The Unmaking and the Making of the World is perhaps the most complicated of Tyler's three books--visually, conceptually, and materially. At 16.25 x 11.75 and bound in a traditional marble paper with a black cloth spine and corners, its first impression is that of a reference tome, possibly an atlas or a dictionary of some sort. On opening, however, it's clearly a book that asks more questions than it answers. Tyler has used a 1/2 diameter punch repeatedly to draw each page by removing material--delineating it into a shape that is layered with other punched pages to create a cumulative image that shifts as each page is turned. In her title, Tyler makes reference to Elaine Scarry's 1985 book, The Body in Pain: The Making and Unmaking of the World. Scarry's influential text prompted Tyler to physically study the contradictions inherent in acts of destruction and creation, using the punch to simultaneously unmake and make each page, and to contemplate torture as not only destructive but sadly and horrifically creative--because the world is changed--we are all changed when our history (or our contemporary life) contains torture that has been sanctioned within our social and legal institutions. (Tyler/Alatalo interview.)
As with Souvenirs, The Unmaking and the Making of the World reads like a specimen book, but less innocent--more like a complex, instructional anatomy text in which each illustrated, transparent page reveals a different system of muscle, bone, blood, or nerves that, collectively, constitutes a whole body. Tyler's shadowy pages indeed reference bodies, but we are not exactly sure of what we see.
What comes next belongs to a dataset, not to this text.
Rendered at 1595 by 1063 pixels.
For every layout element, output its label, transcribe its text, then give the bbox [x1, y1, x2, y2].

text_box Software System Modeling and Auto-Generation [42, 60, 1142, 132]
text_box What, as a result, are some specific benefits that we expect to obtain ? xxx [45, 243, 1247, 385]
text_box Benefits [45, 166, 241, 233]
They are slumped, contorted, disfigurements, deeply interior and void, but also accumulative, complex and full. We are completely drawn in as we turn the pages, seduced by the changing mysteriousness of the forms and the beauty of the materials--so much that, as with her other books, we are stunned by the bibliographic understatement that describes the metaphoric process she has enacted: To 'riddle' is to pierce with holes suggesting those of a sieve, to pierce a body repeatedly with bullets. Victims were often subjected to riddling during the course of a lynching.
Tyler acknowledges the difficulty of her research. The quantity of documents related to lynchings and the sheer scale of lynching events portray a measure of intention and participation that is horrible to comprehend. The motivation to materially represent lynching--whether by means of the original souvenir postcards, or the subsequent collecting, exhibiting, and scholarship that surrounds them, or Tyler's own careful labor and meditation--inevitably brings questions about the potential for exploiting or sensationalizing the material. But part of Tyler's project is to get the viewer to exactly that place--one that is not very comfortable. We open these books with greedy anticipation of the sumptuous materials and entertaining stories that lay within, but she's tricked us. She's left us standing in Farmer Hayrick's turnip patch yelling at the top of our lungs, Who stole the turnip? Who stole the turnip? and wondering, just exactly how is it that we got there?